Repeat until git prints `<sha> is the first bad commit`.

## Step 6 — Inspect the culprit and explain the cause

Once the first bad commit is identified, read it before declaring victory:

```bash
git show <sha>             # full diff + message
git show <sha> --stat      # files touched, for a quick map
```

Read the actual diff (use the Read tool to open the changed files at that revision if needed) and connect a specific line or hunk to the observed regression. Do not just report the SHA — explain *why* that change causes the bug.

## Step 7 — Always reset

Bisect leaves the repo on a detached historical commit.
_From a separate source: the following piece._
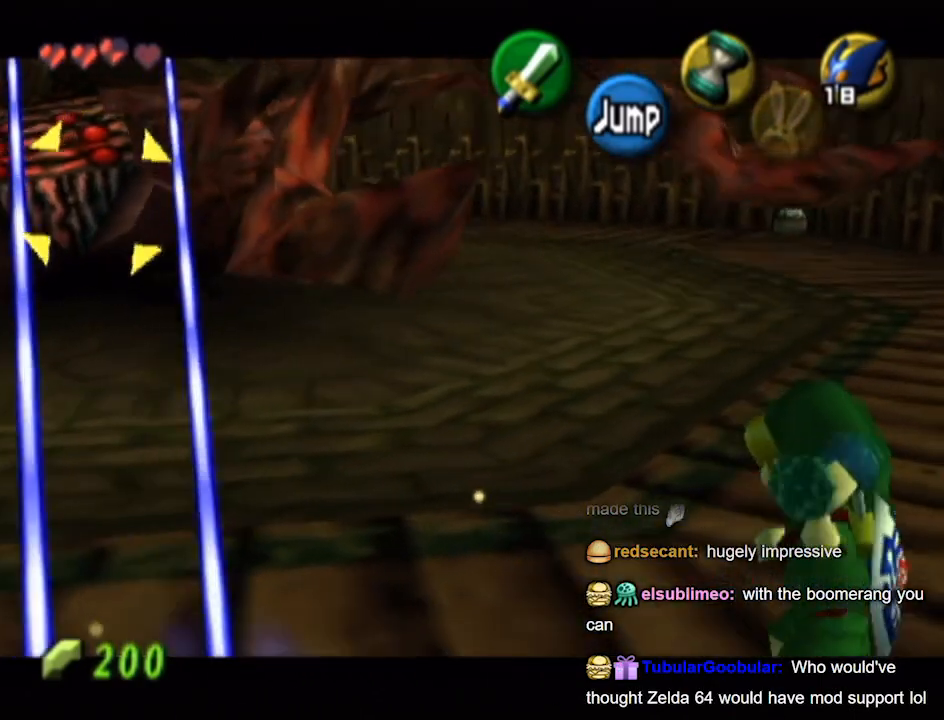
{"buttons": ["L1"], "left_stick": "up-right", "right_stick": "center", "events": [[500, "Y", "up"]]}
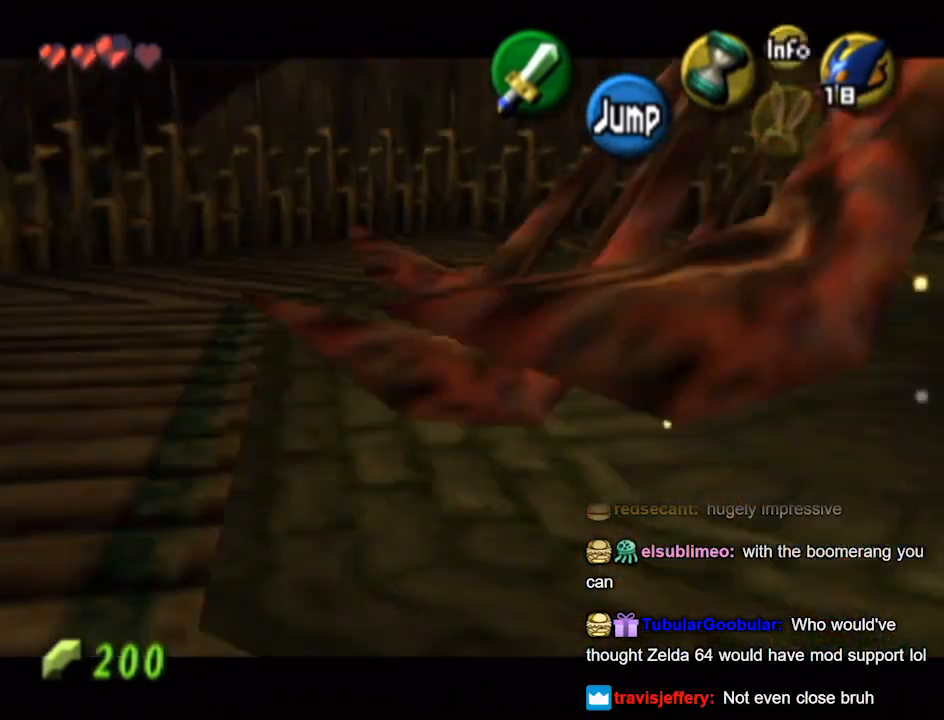
{"buttons": ["L1"], "left_stick": "up-right", "right_stick": "center", "events": [[100, "left_stick", "up-left"], [333, "left_stick", "up-right"]]}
Restore the original state:

```bash
git bisect reset           # returns to the branch/ref you started from
git status                 # confirm the tree is back to normal
```

> [!WARNING]
> Never leave a bisect session open. If you stop early or hit an error, run `git bisect reset` before doing anything else, or the user will be stranded on a detached HEAD with a half-finished search log.

## Report

Deliver, as your message:

1. **First bad commit** — SHA, short message, author, and date.
2. **Root cause** — the specific change in that commit that introduced the regression, tied to the bug in `$ARGUMENTS`.
3. **Confidence** — note any `skip`ped commits or a returned range that widens the result.
4. **Reproduction used** — the exact command, so the finding is repeatable.
5. **Suggested fix or next step** — e.g. revert the commit, patch the offending hunk, or open an issue.

Confirm you ran `git bisect reset` and the working tree is clean before finishing.